Author Response File: Author Response.pdf

Round 2

Reviewer 2 Report

I don't think the authors addressed most of my concerns. There is no response letter either. 

Author Response

I am very sorry, there may have been a problem with the system. Your review comments were not shown on my system at that time. After the editorial notice, I made a lot of changes according to your comments very carefully, and your valuable comments helped my article a lot.

I have submitted my revised manuscript, as well as a response to your valuable comments.

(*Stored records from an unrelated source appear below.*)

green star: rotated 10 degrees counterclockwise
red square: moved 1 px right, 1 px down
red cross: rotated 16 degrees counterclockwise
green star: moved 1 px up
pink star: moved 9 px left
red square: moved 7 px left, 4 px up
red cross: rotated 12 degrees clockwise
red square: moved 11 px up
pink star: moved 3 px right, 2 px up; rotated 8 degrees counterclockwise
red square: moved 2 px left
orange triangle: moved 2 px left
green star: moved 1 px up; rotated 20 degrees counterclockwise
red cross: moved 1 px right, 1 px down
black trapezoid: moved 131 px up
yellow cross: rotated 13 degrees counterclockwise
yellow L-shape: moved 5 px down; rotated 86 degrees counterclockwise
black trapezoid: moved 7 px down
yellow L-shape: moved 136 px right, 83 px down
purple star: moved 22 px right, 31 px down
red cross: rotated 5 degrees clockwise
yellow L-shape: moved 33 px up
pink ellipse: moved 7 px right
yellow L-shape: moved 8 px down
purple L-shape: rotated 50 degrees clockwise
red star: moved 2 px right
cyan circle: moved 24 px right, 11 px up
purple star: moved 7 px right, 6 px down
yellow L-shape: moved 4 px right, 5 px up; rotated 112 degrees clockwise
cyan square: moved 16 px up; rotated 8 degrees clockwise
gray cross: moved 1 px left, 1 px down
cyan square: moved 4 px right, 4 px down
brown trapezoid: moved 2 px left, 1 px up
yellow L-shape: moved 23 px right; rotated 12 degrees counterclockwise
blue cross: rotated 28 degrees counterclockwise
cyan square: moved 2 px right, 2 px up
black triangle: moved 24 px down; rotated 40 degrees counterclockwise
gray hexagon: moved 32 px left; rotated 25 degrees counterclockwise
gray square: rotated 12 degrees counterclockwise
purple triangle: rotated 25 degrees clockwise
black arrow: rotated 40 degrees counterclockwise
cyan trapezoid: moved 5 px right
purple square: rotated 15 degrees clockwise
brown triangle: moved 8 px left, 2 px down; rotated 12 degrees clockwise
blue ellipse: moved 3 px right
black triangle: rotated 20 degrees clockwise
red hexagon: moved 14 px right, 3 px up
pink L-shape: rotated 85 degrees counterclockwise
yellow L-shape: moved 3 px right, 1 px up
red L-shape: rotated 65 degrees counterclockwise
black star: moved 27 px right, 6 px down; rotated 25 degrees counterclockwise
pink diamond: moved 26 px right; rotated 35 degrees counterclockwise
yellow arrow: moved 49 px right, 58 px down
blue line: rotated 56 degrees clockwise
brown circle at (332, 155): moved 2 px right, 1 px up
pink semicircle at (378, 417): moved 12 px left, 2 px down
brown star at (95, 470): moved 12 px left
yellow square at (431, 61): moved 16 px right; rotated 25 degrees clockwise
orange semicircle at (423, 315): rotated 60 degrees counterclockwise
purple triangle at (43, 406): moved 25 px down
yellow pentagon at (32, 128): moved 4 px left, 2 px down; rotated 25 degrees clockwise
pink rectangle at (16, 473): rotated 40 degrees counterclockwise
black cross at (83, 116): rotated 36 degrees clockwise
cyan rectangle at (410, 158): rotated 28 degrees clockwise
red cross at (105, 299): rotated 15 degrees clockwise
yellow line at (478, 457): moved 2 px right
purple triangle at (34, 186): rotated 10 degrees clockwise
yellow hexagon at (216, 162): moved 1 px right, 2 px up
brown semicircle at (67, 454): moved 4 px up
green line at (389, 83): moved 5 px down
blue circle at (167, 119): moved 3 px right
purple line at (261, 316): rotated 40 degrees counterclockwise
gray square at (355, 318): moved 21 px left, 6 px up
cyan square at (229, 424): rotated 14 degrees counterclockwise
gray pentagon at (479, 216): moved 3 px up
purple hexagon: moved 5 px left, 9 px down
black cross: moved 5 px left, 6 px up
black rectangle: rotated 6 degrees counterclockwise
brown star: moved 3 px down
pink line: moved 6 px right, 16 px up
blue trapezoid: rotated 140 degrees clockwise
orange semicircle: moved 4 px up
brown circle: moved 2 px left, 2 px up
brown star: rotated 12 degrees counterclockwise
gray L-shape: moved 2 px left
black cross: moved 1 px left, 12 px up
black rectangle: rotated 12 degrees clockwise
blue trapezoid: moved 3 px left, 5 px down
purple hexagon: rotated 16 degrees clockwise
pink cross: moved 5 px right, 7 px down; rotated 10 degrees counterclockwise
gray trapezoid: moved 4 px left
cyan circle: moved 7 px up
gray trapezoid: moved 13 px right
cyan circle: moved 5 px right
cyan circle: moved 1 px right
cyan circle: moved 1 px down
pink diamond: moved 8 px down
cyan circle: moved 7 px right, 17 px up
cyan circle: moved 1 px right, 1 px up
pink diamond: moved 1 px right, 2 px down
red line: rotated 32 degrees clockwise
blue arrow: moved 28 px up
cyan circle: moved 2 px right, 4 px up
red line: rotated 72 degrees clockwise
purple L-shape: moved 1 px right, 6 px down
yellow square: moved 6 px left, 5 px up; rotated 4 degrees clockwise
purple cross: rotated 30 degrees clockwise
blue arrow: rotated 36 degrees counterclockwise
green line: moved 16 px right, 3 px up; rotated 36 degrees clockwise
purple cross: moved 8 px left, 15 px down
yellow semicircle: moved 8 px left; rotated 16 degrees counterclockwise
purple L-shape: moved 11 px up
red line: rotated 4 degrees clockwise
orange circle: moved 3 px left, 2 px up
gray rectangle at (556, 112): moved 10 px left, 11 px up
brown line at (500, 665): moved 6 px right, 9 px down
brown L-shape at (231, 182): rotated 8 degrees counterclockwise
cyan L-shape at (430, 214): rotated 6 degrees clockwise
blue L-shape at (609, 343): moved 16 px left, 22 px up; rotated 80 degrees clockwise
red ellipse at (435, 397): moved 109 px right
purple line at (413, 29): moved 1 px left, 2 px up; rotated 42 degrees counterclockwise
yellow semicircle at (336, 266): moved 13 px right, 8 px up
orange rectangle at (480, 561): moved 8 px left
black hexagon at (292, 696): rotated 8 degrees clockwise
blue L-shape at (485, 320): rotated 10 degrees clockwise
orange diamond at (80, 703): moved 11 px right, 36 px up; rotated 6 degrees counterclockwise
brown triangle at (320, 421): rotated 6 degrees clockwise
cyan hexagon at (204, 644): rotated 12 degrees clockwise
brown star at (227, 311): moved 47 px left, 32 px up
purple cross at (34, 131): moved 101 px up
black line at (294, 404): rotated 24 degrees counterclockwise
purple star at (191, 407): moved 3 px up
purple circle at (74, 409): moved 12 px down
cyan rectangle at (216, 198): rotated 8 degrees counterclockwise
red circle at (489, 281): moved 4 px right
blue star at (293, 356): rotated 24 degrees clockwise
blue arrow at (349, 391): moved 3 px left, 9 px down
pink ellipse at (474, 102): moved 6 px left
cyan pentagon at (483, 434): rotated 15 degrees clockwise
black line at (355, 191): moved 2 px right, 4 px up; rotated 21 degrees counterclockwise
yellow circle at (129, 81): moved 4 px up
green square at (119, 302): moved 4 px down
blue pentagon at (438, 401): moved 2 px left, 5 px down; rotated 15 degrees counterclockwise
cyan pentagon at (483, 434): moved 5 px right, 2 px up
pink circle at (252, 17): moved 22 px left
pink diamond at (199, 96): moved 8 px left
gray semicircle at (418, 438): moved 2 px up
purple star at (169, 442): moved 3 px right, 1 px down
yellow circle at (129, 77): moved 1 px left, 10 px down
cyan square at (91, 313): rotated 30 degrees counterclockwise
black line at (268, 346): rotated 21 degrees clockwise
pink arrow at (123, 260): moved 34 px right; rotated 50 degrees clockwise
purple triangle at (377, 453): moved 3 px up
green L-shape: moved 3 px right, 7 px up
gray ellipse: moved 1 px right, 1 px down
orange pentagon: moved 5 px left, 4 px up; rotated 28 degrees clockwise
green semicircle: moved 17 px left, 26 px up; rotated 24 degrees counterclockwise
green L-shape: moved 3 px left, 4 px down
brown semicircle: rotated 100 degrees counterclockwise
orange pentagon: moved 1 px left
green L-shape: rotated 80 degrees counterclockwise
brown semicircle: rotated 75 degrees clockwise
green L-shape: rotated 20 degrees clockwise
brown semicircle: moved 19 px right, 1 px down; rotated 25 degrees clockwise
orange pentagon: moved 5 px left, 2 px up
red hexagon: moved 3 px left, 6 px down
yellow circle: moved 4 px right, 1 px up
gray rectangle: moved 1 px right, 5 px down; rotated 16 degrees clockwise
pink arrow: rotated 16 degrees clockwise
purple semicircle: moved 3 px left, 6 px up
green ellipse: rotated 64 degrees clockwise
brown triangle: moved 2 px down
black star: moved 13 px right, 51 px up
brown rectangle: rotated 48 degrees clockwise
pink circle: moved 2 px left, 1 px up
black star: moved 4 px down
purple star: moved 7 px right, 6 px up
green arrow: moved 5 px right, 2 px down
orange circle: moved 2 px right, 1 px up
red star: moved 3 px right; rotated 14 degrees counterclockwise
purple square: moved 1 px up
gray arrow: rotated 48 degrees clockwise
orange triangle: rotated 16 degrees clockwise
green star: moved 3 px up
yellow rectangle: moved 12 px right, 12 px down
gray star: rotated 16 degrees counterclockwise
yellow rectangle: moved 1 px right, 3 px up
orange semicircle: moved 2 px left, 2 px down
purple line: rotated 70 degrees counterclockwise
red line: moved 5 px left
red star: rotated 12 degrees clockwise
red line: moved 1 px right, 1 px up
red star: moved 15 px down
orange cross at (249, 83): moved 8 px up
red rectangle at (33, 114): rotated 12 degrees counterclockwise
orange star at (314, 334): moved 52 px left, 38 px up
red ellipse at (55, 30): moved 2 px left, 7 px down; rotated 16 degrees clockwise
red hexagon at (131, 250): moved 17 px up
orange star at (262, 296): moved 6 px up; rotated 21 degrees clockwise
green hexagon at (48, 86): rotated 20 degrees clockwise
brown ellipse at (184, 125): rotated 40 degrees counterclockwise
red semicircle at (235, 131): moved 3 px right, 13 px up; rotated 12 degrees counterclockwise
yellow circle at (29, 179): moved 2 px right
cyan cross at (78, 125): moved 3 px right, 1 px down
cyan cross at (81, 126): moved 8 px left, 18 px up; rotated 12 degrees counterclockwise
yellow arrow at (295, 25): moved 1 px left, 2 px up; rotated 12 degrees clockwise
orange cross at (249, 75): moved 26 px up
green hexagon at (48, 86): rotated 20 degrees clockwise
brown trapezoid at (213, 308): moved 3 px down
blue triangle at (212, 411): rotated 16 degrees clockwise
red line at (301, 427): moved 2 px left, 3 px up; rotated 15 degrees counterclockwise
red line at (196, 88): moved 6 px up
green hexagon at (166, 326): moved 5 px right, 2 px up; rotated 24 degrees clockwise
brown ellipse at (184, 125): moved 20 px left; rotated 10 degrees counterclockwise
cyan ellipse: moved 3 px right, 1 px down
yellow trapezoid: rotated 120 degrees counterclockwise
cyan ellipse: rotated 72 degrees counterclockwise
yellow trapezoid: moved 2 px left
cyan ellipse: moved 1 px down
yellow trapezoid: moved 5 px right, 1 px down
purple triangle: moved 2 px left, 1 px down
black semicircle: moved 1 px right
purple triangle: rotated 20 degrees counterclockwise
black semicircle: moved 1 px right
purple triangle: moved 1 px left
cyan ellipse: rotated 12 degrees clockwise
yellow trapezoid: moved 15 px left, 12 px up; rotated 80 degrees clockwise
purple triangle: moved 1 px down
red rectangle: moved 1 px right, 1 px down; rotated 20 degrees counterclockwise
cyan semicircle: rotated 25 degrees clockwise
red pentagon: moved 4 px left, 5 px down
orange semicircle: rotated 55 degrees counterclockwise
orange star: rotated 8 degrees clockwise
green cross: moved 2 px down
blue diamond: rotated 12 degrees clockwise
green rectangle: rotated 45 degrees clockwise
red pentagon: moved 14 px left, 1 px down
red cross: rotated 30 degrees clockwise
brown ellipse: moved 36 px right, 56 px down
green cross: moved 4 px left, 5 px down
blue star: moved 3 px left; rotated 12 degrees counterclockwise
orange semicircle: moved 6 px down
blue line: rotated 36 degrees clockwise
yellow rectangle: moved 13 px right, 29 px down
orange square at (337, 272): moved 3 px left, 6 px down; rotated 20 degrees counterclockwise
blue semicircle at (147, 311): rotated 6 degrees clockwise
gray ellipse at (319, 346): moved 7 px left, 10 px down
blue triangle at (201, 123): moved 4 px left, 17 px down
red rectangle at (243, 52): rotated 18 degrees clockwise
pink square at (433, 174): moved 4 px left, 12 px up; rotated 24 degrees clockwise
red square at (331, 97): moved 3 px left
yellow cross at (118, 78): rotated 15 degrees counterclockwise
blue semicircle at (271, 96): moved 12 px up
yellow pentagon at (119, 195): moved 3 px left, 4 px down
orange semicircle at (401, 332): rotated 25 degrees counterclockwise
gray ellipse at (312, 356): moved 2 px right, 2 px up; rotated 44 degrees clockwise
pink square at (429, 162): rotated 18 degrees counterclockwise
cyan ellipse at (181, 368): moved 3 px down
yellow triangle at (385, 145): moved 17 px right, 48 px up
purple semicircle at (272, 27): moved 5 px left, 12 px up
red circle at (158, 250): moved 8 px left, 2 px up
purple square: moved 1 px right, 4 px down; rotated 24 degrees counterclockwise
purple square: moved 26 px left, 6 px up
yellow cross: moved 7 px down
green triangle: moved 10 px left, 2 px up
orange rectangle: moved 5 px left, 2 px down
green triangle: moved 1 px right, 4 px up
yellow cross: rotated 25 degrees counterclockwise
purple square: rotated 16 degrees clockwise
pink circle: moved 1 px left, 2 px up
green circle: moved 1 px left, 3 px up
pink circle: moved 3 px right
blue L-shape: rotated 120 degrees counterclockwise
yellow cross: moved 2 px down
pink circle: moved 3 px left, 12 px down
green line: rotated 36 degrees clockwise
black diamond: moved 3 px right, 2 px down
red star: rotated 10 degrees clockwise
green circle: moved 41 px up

Author Response File: Author Response.pdf

Reviewer 3 Report

The authors addressed all the comments effectively 

Author Response

We sincerely thank you for your review of the manuscript. The manuscript has been improved following your comments and suggestions.

Reviewer 4 Report

The authors have considered all my recommendations

Author Response

We sincerely thank you for your review of the manuscript. The manuscript has been improved following your comments and suggestions.

Round 3

Reviewer 2 Report

Please fix spacing in line 144. Why figure 6 was discussed before figure 5? Also, figure 5 is too far from where it was cited. 

Otherwise, the revision was satisfactory. Please carefully proofread the final version.

Author Response

We thank the reviewer for the careful reading.

We have modified the spacing issue. We have adjusted the position of Figures 5 and 6. Also, adjusting the Figure position closer to the cited position.

We sincerely thank you for your review of the manuscript. The manuscript has been improved following your comments and suggestions.